#### TASK DESCRIPTION
Nothing but the lines below from the first through the one with "left front paw: (200, 167)" should appear, printed exactly; please leave pictures out.

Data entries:
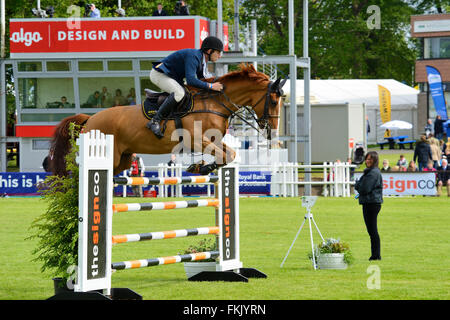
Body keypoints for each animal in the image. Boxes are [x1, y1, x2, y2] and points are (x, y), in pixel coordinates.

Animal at [48, 63, 284, 176]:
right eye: (273, 101)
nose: (272, 130)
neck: (215, 103)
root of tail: (90, 120)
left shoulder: (213, 141)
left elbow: (230, 155)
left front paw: (200, 167)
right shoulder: (195, 141)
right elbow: (227, 155)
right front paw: (201, 168)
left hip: (122, 159)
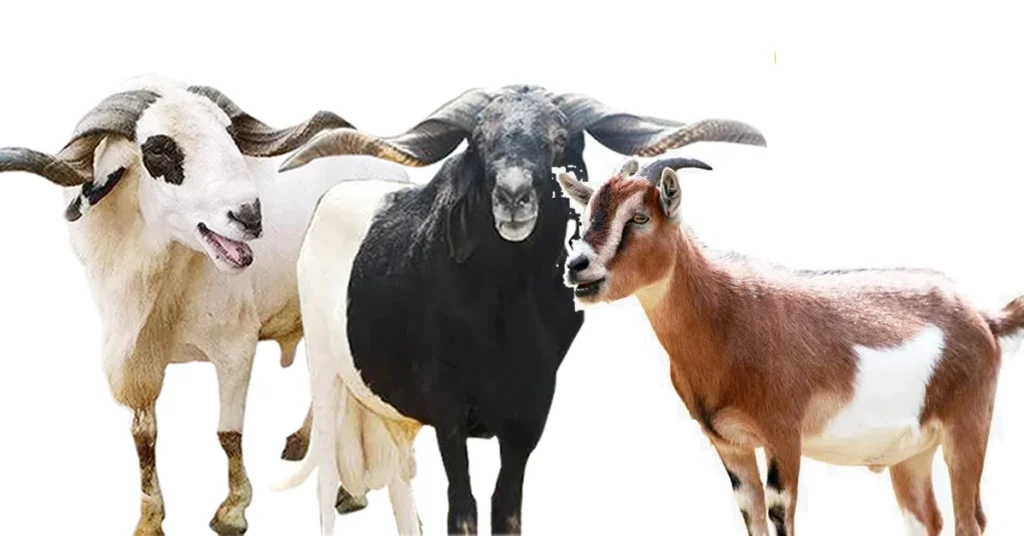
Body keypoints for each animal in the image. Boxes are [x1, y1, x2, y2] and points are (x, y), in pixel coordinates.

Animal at [0, 75, 409, 536]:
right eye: (158, 148)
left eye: (228, 135)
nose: (249, 216)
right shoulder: (137, 360)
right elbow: (144, 437)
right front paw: (150, 520)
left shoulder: (235, 349)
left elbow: (228, 434)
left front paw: (232, 512)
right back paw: (305, 443)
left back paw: (351, 492)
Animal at [271, 85, 766, 535]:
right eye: (478, 140)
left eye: (560, 138)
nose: (512, 196)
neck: (503, 317)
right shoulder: (448, 415)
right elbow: (463, 509)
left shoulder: (527, 420)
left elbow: (506, 509)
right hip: (326, 375)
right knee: (327, 478)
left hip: (391, 410)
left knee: (400, 482)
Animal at [558, 157, 1024, 536]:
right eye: (589, 212)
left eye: (639, 217)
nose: (577, 266)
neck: (727, 313)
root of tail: (982, 317)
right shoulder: (731, 445)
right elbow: (752, 518)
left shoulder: (783, 437)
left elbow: (782, 517)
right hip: (912, 455)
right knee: (929, 519)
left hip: (966, 429)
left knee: (970, 519)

#### SOLUTION TO THIS TASK
Body keypoints for each animal in the image. Boxes are [x1, y1, x2, y2] and points are (x, y), in pixel coordinates.

Animal at [48, 63, 284, 176]:
right eye: (273, 101)
nose: (272, 130)
neck: (215, 103)
root of tail: (90, 120)
left shoulder: (213, 141)
left elbow: (230, 155)
left front paw: (200, 167)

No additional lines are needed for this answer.